In AWS EKS, how should Kubernetes certificates be generated?

Question

This article from 2018 states (emphasis mine):

It is common practices for Kubernetes clusters to self-signed their digital certificates. I often get from Security Practictioners the hairy eyeball when this fact is discussed. Why not use “real” certificates, that are signed by trusted CAs. Well, some people do that, but for the rest of us, you are simply not gaining any signficant security benefits, and you are creating more work for yourself. You see, Kubernetes clusters use many digital certificates in all aspects of managaging a cluster. For example, each node has its own digital certificate to verify its authenticity.'[1]

Is it still the correct approach to just allow EKS managed Kubernetes to create and deploy its own certificates?

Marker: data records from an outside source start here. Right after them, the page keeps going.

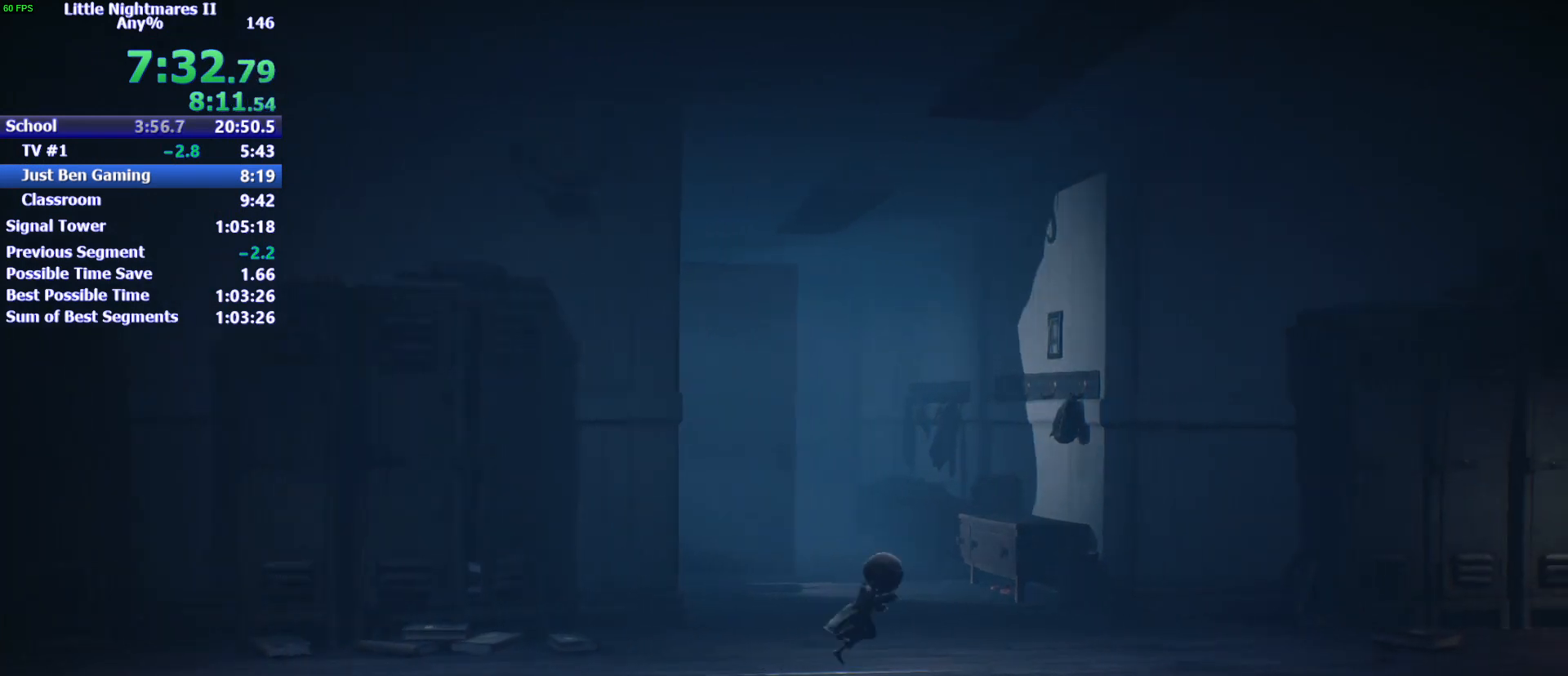
{"keys": ["d"], "events": [[500, "space", "up"]]}
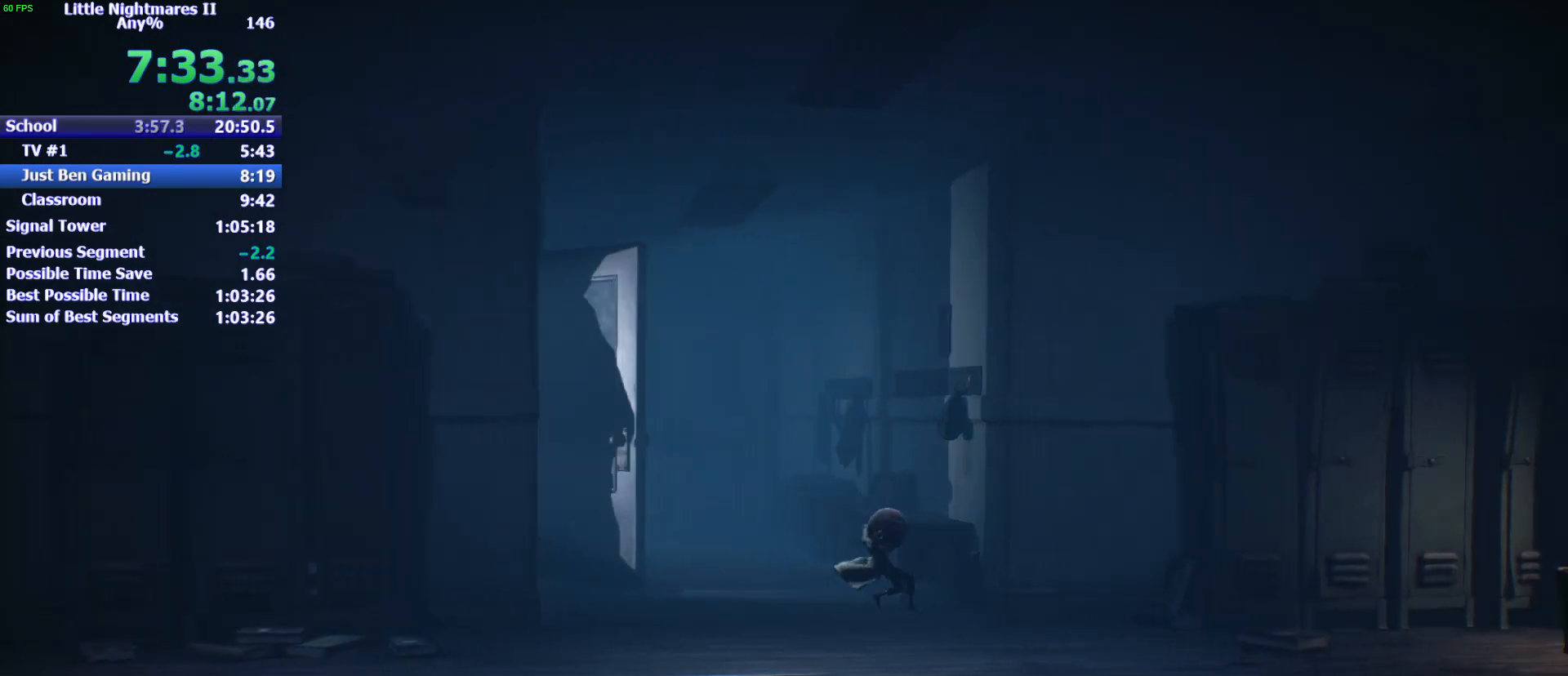
{"keys": ["d", "space"], "events": [[233, "space", "down"]]}
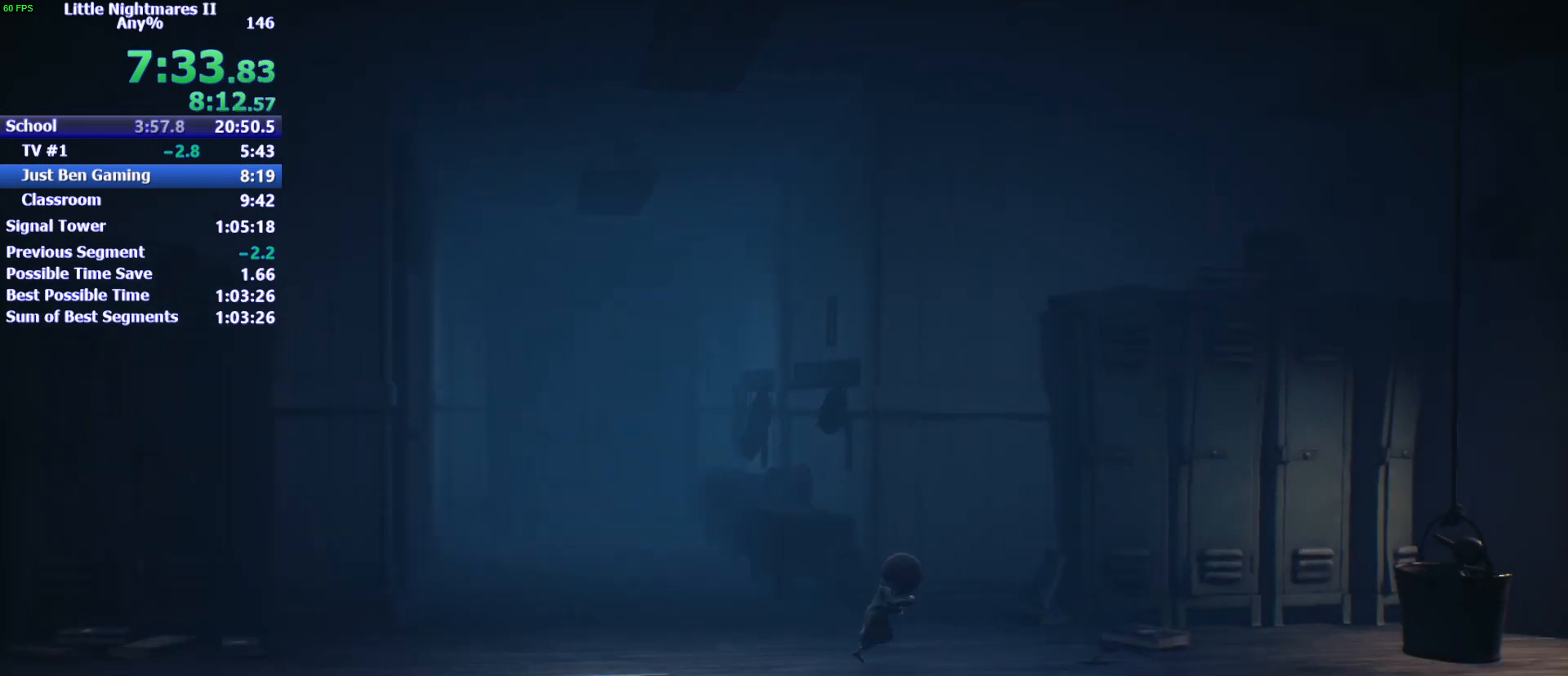
{"keys": ["d", "space"], "events": []}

[1] https://www.nickaws.net/aws/2018/08/16/Verifying-digital-certificates.html

Answer 1

With Kubernetes in general, the certificates aren't actually "self-signed" so much as they're signed by an internally managed certificate authority.

Typically, one of the main points of signing a certificate is to ensure that the clients of that service can ensure the certificates validity. In the Kubernetes case this is handled by ensuring that the client has the CA cert on setup. So for example a kubelet on a cluster node will be given the CA cert file as part of setup so it can validate the certificate of an API server that it connects to.

For end users this certificate authority data is generally passed out as part of the kubeconfig file used to log in to the cluster.

So really complaints about "self-signed" certificates don't apply, either in general Kubernetes or EKS. There are other problems with how Kubernetes manages certificates (e.g. lack of revocation support) but those aren't specifically related to this issue.